S-4-27 Deep Learning and Shape Aware Based Image Segmentation for Polycrystalline Micrographic image

Deep Learning and Shape Aware Based Image Segmentation for Polycrystalline Micrographic image

Xiaojuan Ban*, Haiyou Huang*, Boyuan Ma, Hao Wang, Weihua Xue

University of Science and Technology Beijing, Beijing, 100083, China

 

ABSTRACT: The rapid and accurate establishment of the intrinsic relationship of material composition, process, microstructure and properties is the basis of material performance improvement, quality control and material design. Machine learning technology recently has made significant progress in the analysis and mining of structural data. At the same time, for the quantitative analysis of material organization structure presented by unstructured image data, the deep learning technology represented by convolutional neural network has been widely used. Taking Fig. 1 as an example, the algorithm needs to extract and separate each grain accurately to provide support for subsequent analysis of geometric and topological information of grains. However, the grains have similar appearance and complex shape. Due to its similar appearance of each grain, the traditional image segmentation method based on color or threshold is difficult to separate the grain by grain. To solve the above problems, the contributions of this work are: 1) we present a shape aware based deep convolution network, which can lead the convolutional neural network to pay more attention to the shape information in the training process, so as to obtain more accurate image segmentation results; 2) We summarize and discuss the evaluation metrics for image segmentation, and analyze different segmentation algorithms and typical noises through experiments. Finally, the advantages and applicability of various evaluation methods are compared and discussed; 3) We develop an image segmentation software based on deep learning, and propose the design principles of the software for material microscopic image analysis.

 

Figure 1. Image segmentation task of polycrystalline grain structure.

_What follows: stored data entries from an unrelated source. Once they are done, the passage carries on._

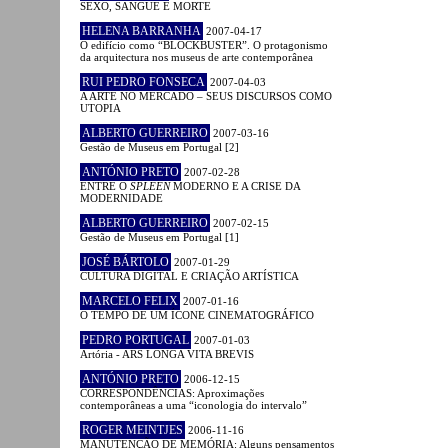
SEXO, SANGUE E MORTE
HELENA BARRANHA
2007-04-17
O edifício como “BLOCKBUSTER”. O protagonismo
da arquitectura nos museus de arte contemporânea
RUI PEDRO FONSECA
2007-04-03
A ARTE NO MERCADO – SEUS DISCURSOS COMO
UTOPIA
ALBERTO GUERREIRO
2007-03-16
Gestão de Museus em Portugal [2]
ANTÓNIO PRETO
2007-02-28
ENTRE O
SPLEEN
MODERNO E A CRISE DA
MODERNIDADE
ALBERTO GUERREIRO
2007-02-15
Gestão de Museus em Portugal [1]
JOSÉ BÁRTOLO
2007-01-29
CULTURA DIGITAL E CRIAÇÃO ARTÍSTICA
MARCELO FELIX
2007-01-16
O TEMPO DE UM ÍCONE CINEMATOGRÁFICO
PEDRO PORTUGAL
2007-01-03
Artória - ARS LONGA VITA BREVIS
ANTÓNIO PRETO
2006-12-15
CORRESPONDÊNCIAS: Aproximações
contemporâneas a uma “iconologia do intervalo”
ROGER MEINTJES
2006-11-16
MANUTENÇÃO DE MEMÓRIA: Alguns pensamentos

Keywords: Material Microscopic Image Analysis; Polycrystalline materials; Deep Learning; Image Segmentation; Objective Function;


Brief Introduction of Speaker
Xiaojuan Ban

Xiaojuan Ban has completed her PhD from University of Science and Technology in Beijing, China. She is the professor and doctoral advisor and has engaged in artificial intelligence and computer vision research for more than 20 years. She won 4 awards of scientific research and teaching at provincial and ministerial level, and published more than 300 papers in the conferences and journals, such as ‘NPJ Computational Materials’, ‘Journal of Microscopy’, ‘Computational Material Science’, ‘Micron’, ‘Chinese Journal of Engineering’, ‘Journal of Software’, and ‘Chinese Journal of Computers’.